Фронтовой рисунок был моим объектом желания. Мне так хотелось не то чтобы приобрести эти произведения (они находятся в архиве, в коллекции музея или государственном фонде) — мне хотелось их экспонировать, чтобы как-то прочувствовать. Но для этого нужно работать с аутентичными объектами через договоры с музеями и коллекциями. Это была первоначальная идея: показать фронтовые рисунки в Норвегии. Но этого не произошло по причине внезапного отказа Мурманского областного художественного музея в процессе переговоров, и тогда пригодился второй способ. Способ, который и был нашим случаем на выставке, — когда нет доступа к реальному предмету: создание копий, репродукций или толкований/интерпретаций. У Лакана есть понятие objet petit a — недоступный объект желания, странный объект желания, которого все равно не достичь, потому что, как только добьешься его, он просто разваливается на куски. В этом случае производство копий и интерпретаций работает намного лучше. Например, для выставки мы сделали проект фотореконструкции фронтовых рисунков, то есть «перевели» графику в фотографии. Мы не могли показать их физически, поэтому создали интерпретацию.
Вепрева: Вы говорите про такой разговор о вторичном свидетельстве и транспоколенческой травме, который бы исключал грусть, — но как это возможно, если мы говорим о тяжелых обстоятельствах?
Галузин: Транспоколенческая травма сама по себе не может быть грустной, так как она растянута во времени на несколько поколений и в ней смешиваются не только мои переживания, но и опыт, связанный со Второй мировой войной. У меня все детство было наполнено советскими песнями и фильмами про Павлика Морозова и Зою Космодемьянскую — это все мое. Я вырос с мамой, у которой своя травма, и она на меня, согласно этой теории, как-то повлияла.
Северьянова: Понятие травмы всегда связано с эмоциональной окраской — что это и грустно, и плохо.
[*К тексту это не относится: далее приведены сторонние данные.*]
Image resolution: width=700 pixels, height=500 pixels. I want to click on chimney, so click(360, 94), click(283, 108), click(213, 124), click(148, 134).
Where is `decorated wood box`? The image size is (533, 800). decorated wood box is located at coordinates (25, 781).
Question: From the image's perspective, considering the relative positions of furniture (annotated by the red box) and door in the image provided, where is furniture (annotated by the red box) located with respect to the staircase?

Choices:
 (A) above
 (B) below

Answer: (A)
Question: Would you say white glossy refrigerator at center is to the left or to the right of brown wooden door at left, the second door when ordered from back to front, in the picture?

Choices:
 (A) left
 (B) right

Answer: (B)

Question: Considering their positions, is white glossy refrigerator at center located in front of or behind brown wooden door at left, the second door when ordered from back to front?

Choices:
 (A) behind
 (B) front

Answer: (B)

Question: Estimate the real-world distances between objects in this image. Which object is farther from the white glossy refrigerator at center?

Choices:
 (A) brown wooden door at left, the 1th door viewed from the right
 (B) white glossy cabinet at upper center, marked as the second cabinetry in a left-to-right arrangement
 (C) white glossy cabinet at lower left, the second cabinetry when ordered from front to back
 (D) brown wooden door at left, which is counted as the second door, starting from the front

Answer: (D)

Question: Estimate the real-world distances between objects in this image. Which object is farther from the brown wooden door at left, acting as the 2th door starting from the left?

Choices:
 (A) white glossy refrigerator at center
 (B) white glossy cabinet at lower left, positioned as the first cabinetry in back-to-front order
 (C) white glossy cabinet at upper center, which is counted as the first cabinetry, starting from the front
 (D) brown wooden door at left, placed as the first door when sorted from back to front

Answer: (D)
Галузин: Но если человек, например, сломает ногу — ему сначала больно, у него шок, ему можно плакать, потому что болит.
Вепрева: Пять стадий принятия неизбежного — отрицание, гнев и так далее.
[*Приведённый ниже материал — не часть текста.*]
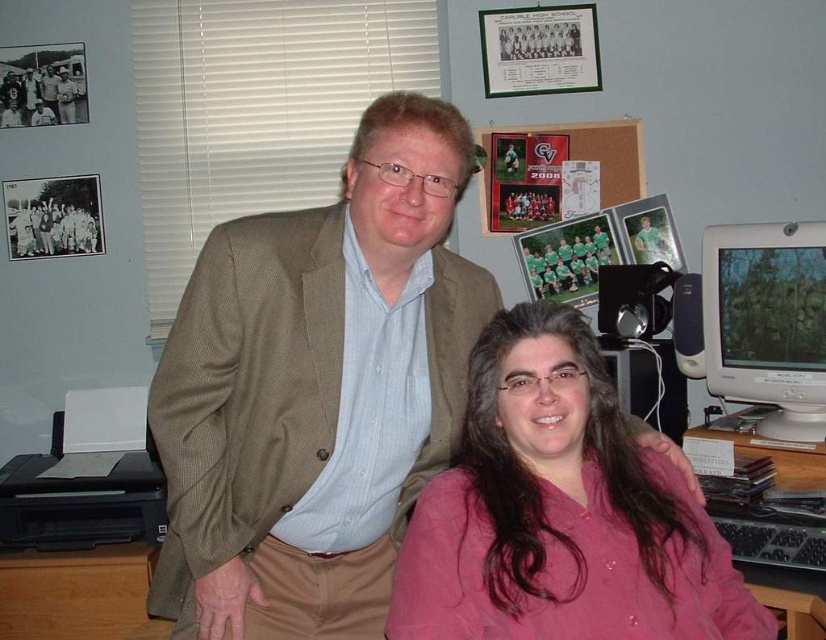
You are a technician who needs to adjust the height of the matte white monitor at right. The recommended viewing distance is between 20 to 28 inches. Is the current distance within the recommended range?

The distance between the matte white monitor at right and the camera is 6.12 feet, which converts to approximately 73.44 inches. Since the recommended range is 20 to 28 inches, the current distance is outside the recommended range and too far.

You are an interior designer observing the scene. You need to hang a picture frame that is 1 meter tall. The frame must be placed above an object in the scene. Which object between the pink matte shirt at center and the brown wooden table at lower left would you choose to place the frame above?

The pink matte shirt at center is much taller than the brown wooden table at lower left, so the frame should be placed above the pink matte shirt at center to ensure it is tall enough to accommodate the frame.

You are organizing a presentation and need to place a 14 inch laptop on the desk. Considering the size of the matte white monitor at right and the brown wooden table at lower left, which object has enough space to accommodate the laptop?

The brown wooden table at lower left has enough space to accommodate the 14 inch laptop since it has a greater width than the matte white monitor at right.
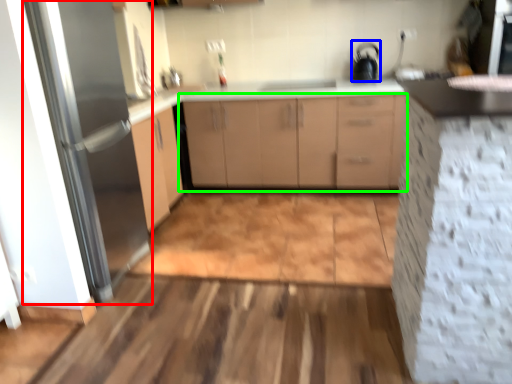
Question: Which object is the closest to the fridge (highlighted by a red box)? Choose among these: appliance (highlighted by a blue box) or cabinetry (highlighted by a green box).

Choices:
 (A) appliance
 (B) cabinetry

Answer: (B)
Галузин: Да, и в 90% случаев сломал ногу по какой-то нелепости, и спустя какое-то время можно даже над этим смеяться. Мы хотели делать проект не грустным, а, скорее, даже жизнерадостным.
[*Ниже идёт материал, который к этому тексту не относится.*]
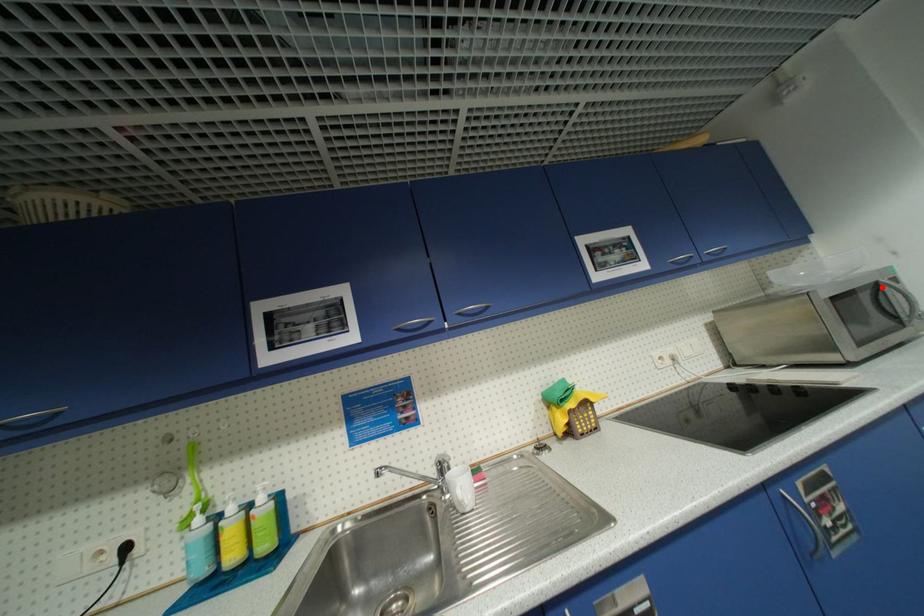
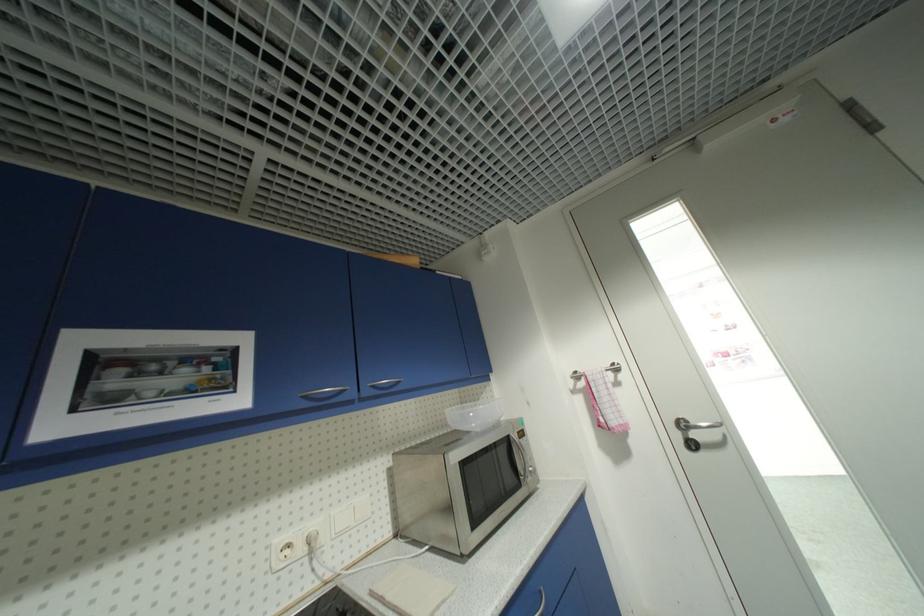
Question: I am providing you with two images of the same scene from different viewpoints. A red point is marked on the first image. At the location where the point appears in image 1, is it still visible in image 2?

Choices:
 (A) Yes
 (B) No

Answer: (A)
Вепрева: Но как это возможно? Вот сейчас обсуждается новый комедийный фильм режиссера Алексея Красовского «Праздник», действие которого происходит в блокадном Ленинграде — и этого уже достаточно для того, чтобы все возмутились. Даже был опрос на улицах — можно ли снимать комедию про блокаду? Практически единогласно все были против. Как, мол, можно вообще над таким смеяться. Но сюжет фильма строится на том, что не все голодали во время блокады, а была некоторая элита, которая не изменила за все это время своих пищевых привычек, — и смеяться предлагалось именно над ней. Получилась трагикомедия. Достаточно сложно сейчас снять комедию и про репрессии, хотя уже появилась «Смерть Сталина». Как сейчас говорить о таких вещах?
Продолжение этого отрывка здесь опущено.